===== Предложенный отрывок =====

«Душой, психеей „Ивановских сред“ была Л. Д. Зиновьева-Аннибал. Она не очень много говорила, не давала идейных решений, но создавала атмосферу даровитой женственности, в которой протекало все наше общение, все наши разговоры. Л. Д. Зиновьева-Аннибал была совсем иной натурой, чем Вяч. Иванов, более дионисической, бурной, порывистой, стихийной, вечно толкающей вперед и ввысь», — так вспоминал хозяйку петербургской «Башни» почти постоянный председатель башенных симпосионов Н. Бердяев[1966].
А. В. Лавров, посвящая в 1991 году Л. Д. Зиновьевой-Аннибал особое исследование, отметил ее одержимость литературой, писательством, артистизм, жизнестроительство, стремление к перевоплощению жизни в эстетику и эстетики в жизнь и к (быть может, самому главному) — символизации одномерной реальности[1967].
В публикуемом ниже дневнике прежде всего замечательно свидетельство о последних двух установках писательницы. Имена главных героев романа «Пламенники» — Дмитрий Опалин и Елена Борская — наполнены самым напряженным символизмом, не менее значительным, чем имена персонажей в «Симфониях» Андрея Белого, и их судьба в романе непосредственно соотнесена с жизнестроительными проектами Иванова и Зиновьевой (запись от 20 мая 1906 года). Ключ к непростым, но экзистенциально значительным отношениям с собратьями на символистском Парнасе дает запись от 22 мая 1904 года: «Мы с В<ячеславом> не умеем не менять мнение о людях и отношение к ним. Жадно и живо относимся к душам, легко и безудержно синтезируем, легко, потому что сами чуем: из играющих дрожжей и бурливой опары выпечется наш хлеб и будет нам правда».

=====

- _Задачи для решения_
• a. Ответь на вопросы по предложенному отрывку:
(i) Кто почти всегда председательствовал на симпосионах «Башни»?
(ii) В каком году А. В. Лавров посвятил Л. Д. Зиновьевой-Аннибал особое исследование?
(iii) Как зовут главных героев романа «Пламенники»?
• b. Оформи весь список смены времени на часах как таблицу Markdown с колонками «№» (порядковый номер) и «Строка». Пустые строки и строки с картинками не включай.

===== Показанный список =====

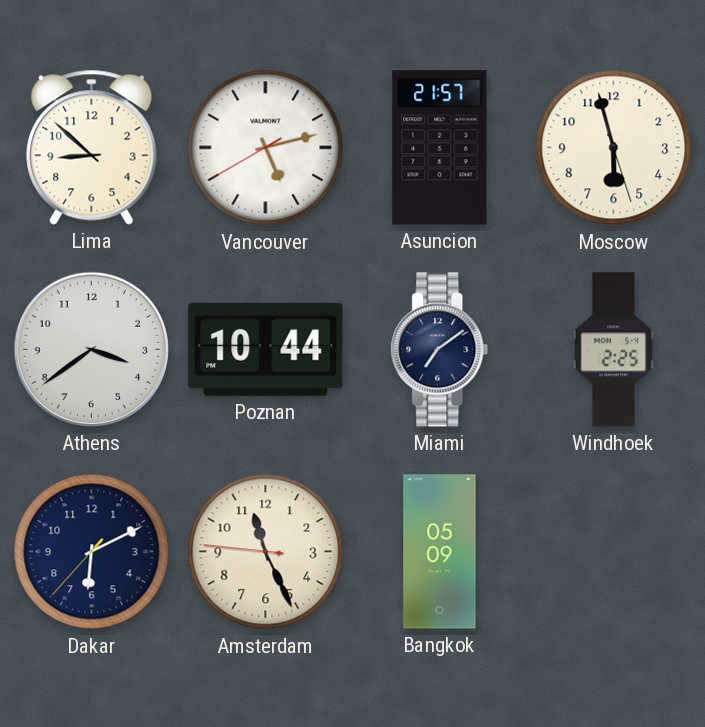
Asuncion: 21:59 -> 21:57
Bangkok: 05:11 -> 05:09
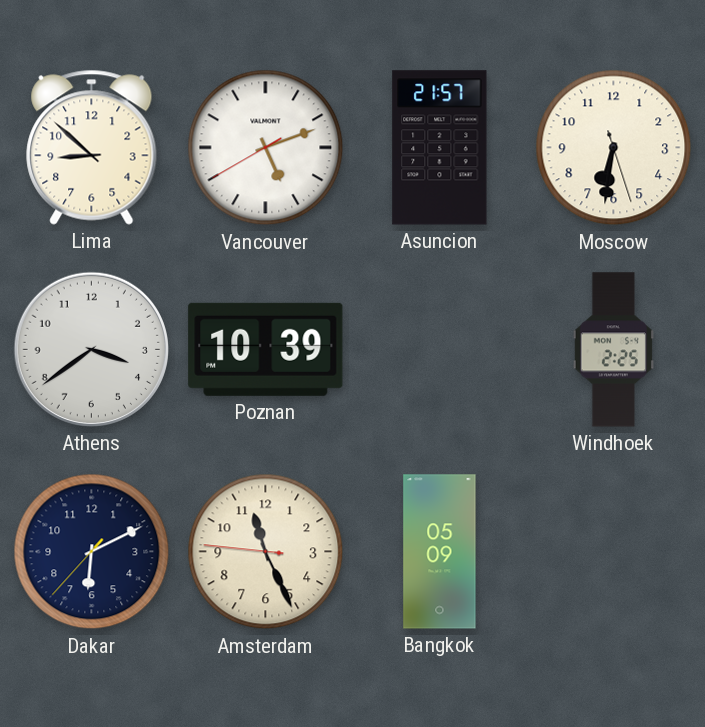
Vancouver: 5:12 -> 5:11
Moscow: 5:57 -> 6:31
Poznan: 10:44 -> 10:39
Miami: 7:09 -> none
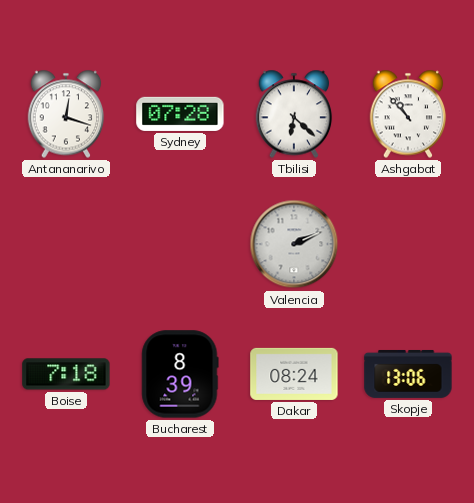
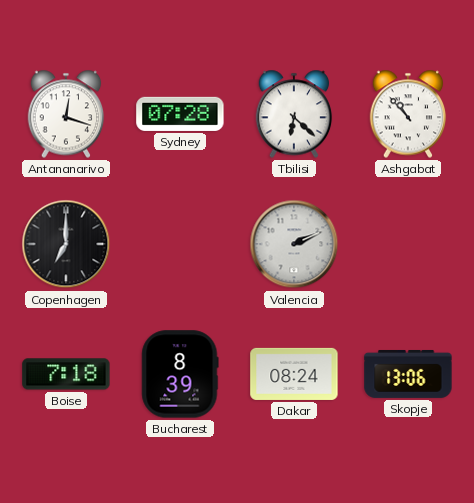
Copenhagen: none -> 7:00
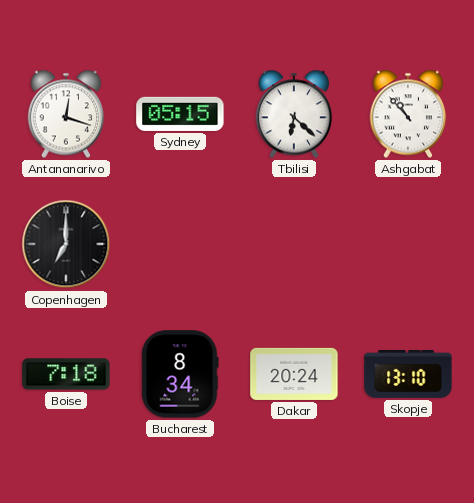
Sydney: 07:28 -> 05:15
Valencia: 2:11 -> none
Bucharest: 8:39 -> 8:34
Dakar: 08:24 -> 20:24
Skopje: 13:06 -> 13:10
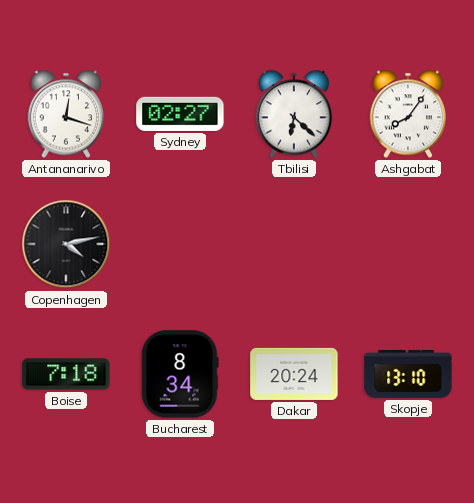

=====

- _Решения задач_
• a.
(i) Н. Бердяев.
(ii) В 1991 году.
(iii) Дмитрий Опалин и Елена Борская.

• b.
| № | Строка |
|---|---|
| 1 | Asuncion: 21:59 -> 21:57 |
| 2 | Bangkok: 05:11 -> 05:09 |
| 3 | Vancouver: 5:12 -> 5:11 |
| 4 | Moscow: 5:57 -> 6:31 |
| 5 | Poznan: 10:44 -> 10:39 |
| 6 | Miami: 7:09 -> none |
| 7 | Copenhagen: none -> 7:00 |
| 8 | Sydney: 07:28 -> 05:15 |
| 9 | Valencia: 2:11 -> none |
| 10 | Bucharest: 8:39 -> 8:34 |
| 11 | Dakar: 08:24 -> 20:24 |
| 12 | Skopje: 13:06 -> 13:10 |